Please read the records below and return each line holding the string "Anisfield".
BEGIN Available data
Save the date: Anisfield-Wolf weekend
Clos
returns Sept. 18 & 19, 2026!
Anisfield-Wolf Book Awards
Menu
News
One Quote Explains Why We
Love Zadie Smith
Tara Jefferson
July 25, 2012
END Available data
BEGIN Available data
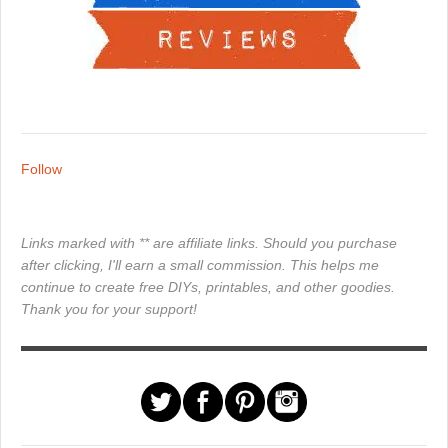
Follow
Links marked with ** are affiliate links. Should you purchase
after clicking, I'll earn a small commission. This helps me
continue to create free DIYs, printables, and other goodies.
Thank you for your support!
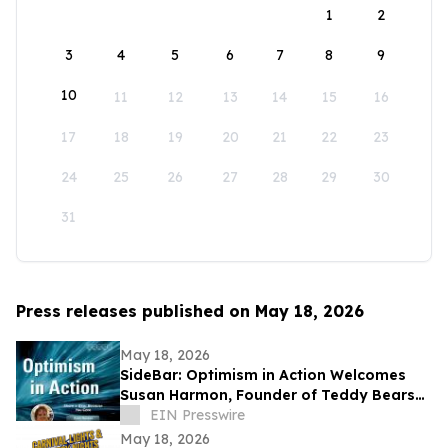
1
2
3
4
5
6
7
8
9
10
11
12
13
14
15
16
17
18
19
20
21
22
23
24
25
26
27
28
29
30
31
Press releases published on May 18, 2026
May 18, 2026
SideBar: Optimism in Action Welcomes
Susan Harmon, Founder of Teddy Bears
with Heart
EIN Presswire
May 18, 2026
END Available data
Completed task:
Save the date: Anisfield-Wolf weekend
Anisfield-Wolf Book Awards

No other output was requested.